Zinvolle betrokkenheid
Het hebben van positieve gebeurtenissen droeg bij tot een hoger geluk, maar dat effect was kleiner
dan van negatieve gebeurtenissen -> lager geluk. Maar veel slechte gebeurtenissen is gekoppeld aan
een hoog niveau van zinvolheid. Stress en piekeren zorgt ervoor dat mensen een zinvol leven hebben,
maar minder gelukkig.
Zelf
De zorg om de manier waarop men zichzelf in de maatschappij ziet, maakt deel uit van een zinvol
leven. Het doen van dingen die het zelf tot uitdrukking brengen en reflecteren van belang om het leven
zinvol te maken, maar irrelevant of nadelig voor geluk. Macgregor en Little (1998) zeiden dat
activiteiten als zinvoller werden beschouwd in de mate dat mensen het gevoel hadden dat ze zichzelf
konden zijn tijdens het uitvoeren. Onderdeel van een zinvol leven is leren jezelf te belonen, mede door
te reflecteren op zelfregulering.
Angst wordt voornamelijk ervaren als angst voor de dood en verwonding, maar het is vooral gericht op
de toekomst. Het zit hem ook in sociaal uitgesloten of afgewezen worden. Angst doet afbreuk aan
,geluk, maar angst zorgt voor hoge zinvolheid -> doordat angst verbonden is met het heden en
mogelijk toekomstige gebeurtenissen.
Conclusie
Eudaimonia is positieve gevoelens combineren met doelgerichtheid en betekenis. Geluk heeft vooral
te maken met het krijgen wat men nodig heeft, ook van andere mensen of zelfs alleen maar door geld
te gebruiken. Zingeving is gekoppeld aan dingen doen die het zelf tot uitdrukking brengen en
reflecteren in het bijzonder aan positieve dingen doen voor anderen. Zinvolle bezigheden verhogen
wel stress, zorgen, ruzies en bezorgdheid en verminderen geluk.
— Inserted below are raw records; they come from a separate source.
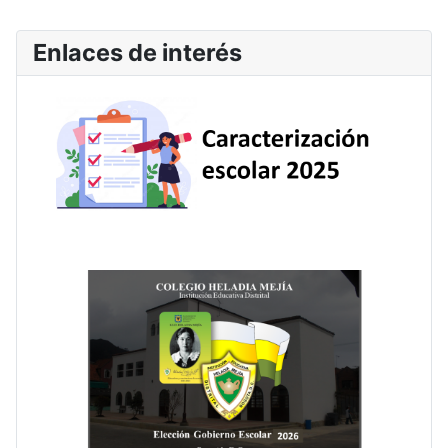
Enlaces de interés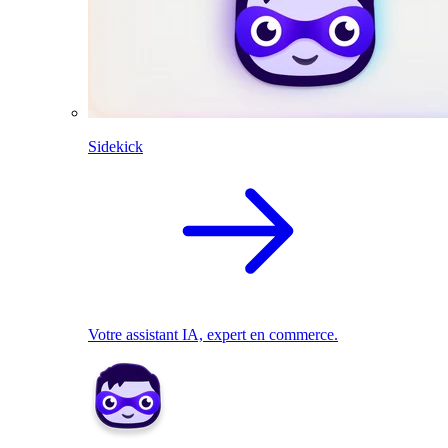
Sidekick
Votre assistant IA, expert en commerce.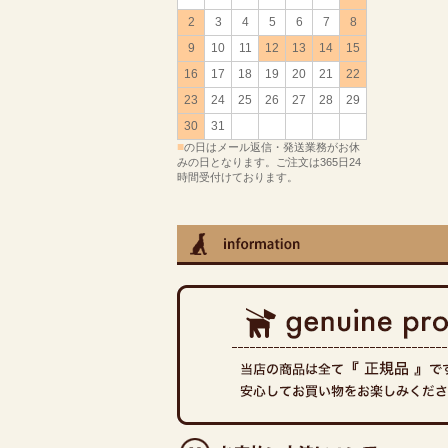
2
3
4
5
6
7
8
9
10
11
12
13
14
15
16
17
18
19
20
21
22
23
24
25
26
27
28
29
30
31
■
の日はメール返信・発送業務がお休
みの日となります。ご注文は365日24
時間受付けております。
Het zeer zinvolle maar ongelukkige leven
Mensen die een zinvol ongelukkig leven hebben kunnen veel positieve bijdrage aan de samenleving
leveren. Geluk zonder betekenis is een oppervlakkig in zichzelf gekeerd of zelfs zelfzuchtig leven,
waarin alles goed gaat, behoeften en verlangens gemakkelijk worden bevredigd en moeilijke of
belastende verwikkelingen worden vermeden.
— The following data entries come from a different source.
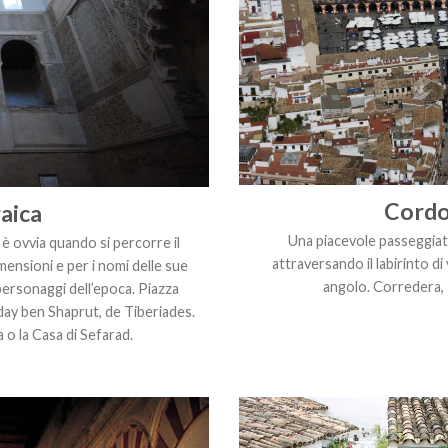
Cordo
aica
Una piacevole passeggiat
 è ovvia quando si percorre il
attraversando il labirinto di
imensioni e per i nomi delle sue
angolo. Corredera,
 personaggi dell’epoca. Piazza
day ben Shaprut, de Tiberiades.
 o la Casa di Sefarad.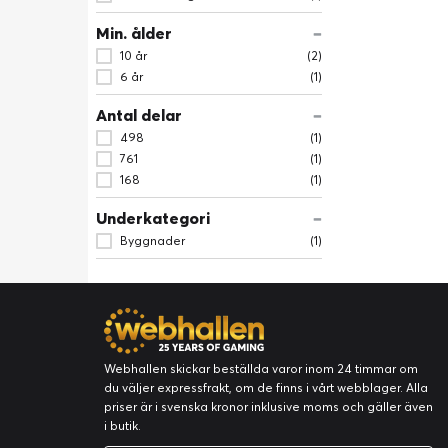
Min. ålder
10 år
(2)
6 år
(1)
Antal delar
498
(1)
761
(1)
168
(1)
Underkategori
Byggnader
(1)
Webhallen skickar beställda varor inom 24 timmar om
du väljer expressfrakt, om de finns i vårt webblager. Alla
priser är i svenska kronor inklusive moms och gäller även
i butik.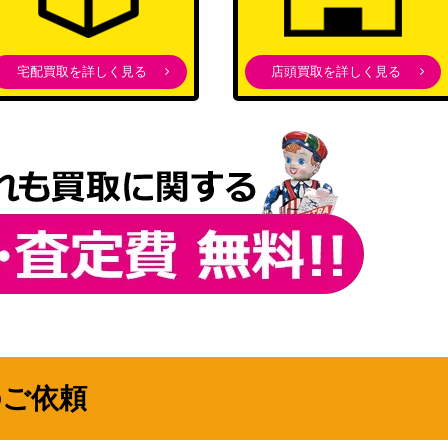
ブシロード
（アイドルマスター シンデ
P】
10,000
レラガールズ Next
宅配買取を詳しく見る
店頭買取を詳しく見る
Twinkle!）
ブシロード
（あやかしトライアング
3,500
ル）
ブシロード
オッツ（JJ/SE41
（ジョジョの奇妙な冒険 ス
3,000
ターダストクルセイダー
ス）
ブシロード
（バンドリ！ ガールズバン
79SP）
2,500
ドパーティ！ Countdown
Collection）
のご依頼
ブシロード
（劇場版 Fate/Grand Order
12,000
Artikel 2: Tragedy viewers count their blessings: Feeling low on fiction leads to feeling high on
life (Knobloch-Westerwick, Gong, Hagner & Kerbeykian, 2012).
Abstract
Mills (1993) en Oliver (1993) stellen beide dat ontvangers die medeleven met andermans ellende als
een positieve eigenschap ervaren, het prettig vinden om namens anderen verdrietig te zijn, omdat het
een positief licht op hen werpt. Oliver (2008) stelt dat eudaimonia een motief is voor het bijwonen van
tragedie en het zoeken naar ‘meer inzicht, zelfreflectie of overpeinzingen van ontroering of zinvolheid’.
De tragedieparadox
Onderzoek naar tragedie heeft gevonden dat meer droevigheid en leed tijdens blootstelling
samenhangen met meer plezier aan tragedie.
H1: hoe meer droefheid wordt opgewekt door tragedieblootstelling, hoe groter het tragediegenot is.
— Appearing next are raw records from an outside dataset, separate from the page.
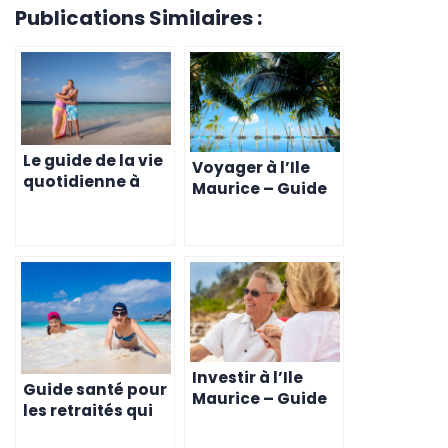
Publications Similaires :
Le guide de la vie
Voyager à l’Ile
quotidienne à
Maurice – Guide
Maurice pour les
pour les retraités
retraités
Investir à l’Ile
Guide santé pour
Maurice – Guide
les retraités qui
pour les retraités
envisagent l’Ile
Meer verdriet leidt tot meer plezier en voorkeur alleen paradoxaal lijkt als mediagebruikers worden
geconceptualiseerd als gedreven door hedonistische motieven (Oliver, 2008). Portretten van sociale
deugden zoals altruïsme en sociale verbondenheid zouden ondanks de ergste kwellingen en het
ergste lijden, zoals die vaak in tragedies voorkomen, plezierig moeten zijn voor degenen die waarde
hechten aan dergelijk gedrag.
H2: Het in H1 gesuggereerde effect wordt gemedieerd door de tragedie geïnduceerde reflectie van
kijkers op hun eigen leven.
Hoe negatiever de kijkers zich voelen over het betreurenswaardige lot van fictieve anderen, des te
beter zullen zij zich voelen over hoe het henzelf vergaat, als gevolg van zelf verbeterende gedachten
over neerwaartse vergelijkingen (Smith et al., 1989).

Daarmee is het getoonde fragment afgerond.